Tenter de donner tort à une telle lecture, à un tel pouvoir d’affect, ne changera rien à ce qui constitue pratiquement l’expérience phénoménologique des images : dans le cas de l’image, ce pouvoir du référent tient à ce singulier mélange de ressemblance, d’empreinte et de conventionnalité. Certes, l’image photographique n’est pas qu’un « ça a été », mais l’oublier pour demeurer dans l’ère du soupçon est assurément se couper de la force des images à décrire le monde qui nous entoure. Nous avons préféré sourire de ceux qui dotaient les images d’un pouvoir magique, il nous faudra désormais tenter d’ouvrir ce pouvoir pour y discerner les forces à l’œuvre dans l’appréhension de l’image.
La photographie donne clairement à comprendre cet effet du référent dans l’expérience des images. Il sera bon de se servir du champ de la photographie pour ouvrir celui des recherches sur l’image iconique — champ principal de la recherche en histoire de l’art. Dans ce champ, encore, on n’ose prononcer la notion de ressemblance à voix haute8.
- 1. Voir à cet égard le beau numéro de Ciel Variable sur cette question, « Forensique/Forensics », Ciel Variable, no 93 (Avril 2013). En ligne.

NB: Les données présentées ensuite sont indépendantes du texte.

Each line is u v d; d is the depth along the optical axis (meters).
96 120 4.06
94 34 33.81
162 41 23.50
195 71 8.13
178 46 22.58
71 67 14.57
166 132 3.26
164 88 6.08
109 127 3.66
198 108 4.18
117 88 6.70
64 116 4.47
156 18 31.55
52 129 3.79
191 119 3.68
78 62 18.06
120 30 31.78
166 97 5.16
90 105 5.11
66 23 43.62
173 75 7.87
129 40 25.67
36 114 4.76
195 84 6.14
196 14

- 2. W. J. T. Mitchell, Iconology. Image, Text, Ideology, Chicago, Chicago University Press, 1987, traduit en français par Maxime Boily et Stéphane Roth, W. J. T. Mitchell, Iconologie : image, texte, idéologie, Paris, Les prairies ordinaires, 2009. Nous réfèrerons à la traduction française dans ce qui suit.
- 3. [Nous soulignons.]
- 4. Goodman multiplie les arguments de cette nature. « En résumé, la représentation réaliste ne repose pas sur l’imitation, l’illusion ou l’information, mais sur l’inculcation. Toute image, ou peu s’en faut, étant donnés une image et un objet, il existe d’ordinaire un système de représentation, un plan de corrélation, relativement auxquels l’image représente l’objet. Le degré de correction de l’image dans ce système dépend de la précision de l’information qu’on obtient à propos de l’objet en lisant l’image conformément à ce système. Si la représentation est une question de choix, et la correction une question d’information, le réalisme est affaire d’habitude » (Goodman: 63). Voir aussi W. J. T. Mitchell, 2009: 235-237.
- 5. Voir aussi p. 45. Nous avons déjà abordé cette peur de regarder les images dans « Fermer les yeux : sociologie contemporaine et art posthumain », Revue des sciences sociales, Strasbourg, no 34 (2005), p. 24-31.
- 6. Sur cette question, voir l’ouvrage important de Jean-Marie Schaeffer, Pourquoi la fiction? Paris, Seuil, 1999.
- 7. La réflexion sur l’image permettra peut-être de revenir sur ces constats.
- 8. Sur cette dernière question, et sur le déni du référent de l’image iconique, voir Coulombe 2015 et l’ouvrage sur le même sujet à paraître en 2017.